Rockefeller to expand residential composting program

This July, the university will expand its composting program to include buildings such as the Graduate Students Residence (pictured above) and Sophie Fricke Hall.
Composting bins have become a familiar sight around Rockefeller University’s residential buildings—brown containers set out weekly alongside garbage and recycling. Inside are onion skins, coffee grounds, apple cores, and eggshells: food scraps that once went straight to landfill.
Those scraps are given new purpose as they are collected separately and transformed by the Department of Sanitation into nutrient-rich soil or renewable energy.
Now, that initiative is set to expand across campus, adding new bins outside the Graduate Students Residence and Sophie Fricke Hall to the initial round of collection sites located at Faculty House and Scholars Residence.
“Over the next few weeks, we’re excited to grow this popular program,” says Alex Kogan, associate vice president of Plant Operations & Housing. “We’ve already seen our compost increase tremendously over the past year, because residents have really embraced it. It’s become part of the routine.”
New York City’s curbside composting program, which took effect this spring, requires all residents to separate food waste from regular trash. The city aims to reduce methane emissions from landfills and produce usable materials for local parks, gardens, and farms.
An early campus initiative
At Rockefeller, interest in composting was seeded well before the citywide mandate. A few years ago, a sustainability-minded graduate student proposed collecting food scraps near the on-campus daycare center to support a children’s vegetable garden. The idea resonated, and the university supported the effort.

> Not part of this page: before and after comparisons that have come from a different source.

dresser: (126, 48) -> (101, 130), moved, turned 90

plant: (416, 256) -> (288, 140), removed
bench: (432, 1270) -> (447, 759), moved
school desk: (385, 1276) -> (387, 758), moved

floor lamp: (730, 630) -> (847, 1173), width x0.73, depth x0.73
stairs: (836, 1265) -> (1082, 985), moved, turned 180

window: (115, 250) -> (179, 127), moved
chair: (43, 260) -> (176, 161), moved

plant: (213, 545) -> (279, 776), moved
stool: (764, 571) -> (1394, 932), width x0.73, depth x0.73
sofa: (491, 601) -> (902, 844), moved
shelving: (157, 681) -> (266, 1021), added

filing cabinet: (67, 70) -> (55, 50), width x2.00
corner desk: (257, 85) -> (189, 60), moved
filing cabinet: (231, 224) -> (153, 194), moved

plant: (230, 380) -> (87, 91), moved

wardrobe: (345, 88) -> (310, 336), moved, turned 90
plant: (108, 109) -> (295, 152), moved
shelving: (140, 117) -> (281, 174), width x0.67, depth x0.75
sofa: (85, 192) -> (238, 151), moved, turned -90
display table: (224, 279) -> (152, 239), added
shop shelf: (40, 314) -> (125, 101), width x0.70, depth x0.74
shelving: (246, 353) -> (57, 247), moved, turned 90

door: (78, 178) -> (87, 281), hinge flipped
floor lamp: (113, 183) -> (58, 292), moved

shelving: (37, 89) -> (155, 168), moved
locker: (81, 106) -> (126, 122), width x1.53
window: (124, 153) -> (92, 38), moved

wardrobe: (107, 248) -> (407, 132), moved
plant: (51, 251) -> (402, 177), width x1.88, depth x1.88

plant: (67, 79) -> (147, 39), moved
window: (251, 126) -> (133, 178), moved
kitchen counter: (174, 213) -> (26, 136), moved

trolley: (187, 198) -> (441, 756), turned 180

“It was a nice, closed-loop idea—food waste helping to nourish the next crop,” Kogan says. “We thought it made a lot of sense.”
The program was briefly paused during the COVID-19 pandemic, but as it returned so did participation. To help residents compost effectively, Kogan’s team provides clear guidelines and regular reminders.
“You do have to be careful—things like plastic or metal can’t go in the compost,” Kogan notes. “But a little education helps, and people have been very conscientious.”
Meanwhile, the campus dining hall, which is managed by a third-party vendor, has taken other meaningful steps to support sustainability, offering more plant-forward meals, reducing meat-based options, eliminating single-use plastics, and donating surplus food to local nonprofits.
Kogan says the culture shift is clear: “People want to do the right thing, and now it’s easy. As you prepare your evening meal, simply carry your vegetable trimmings downstairs, confident they will be transformed into something truly beneficial.”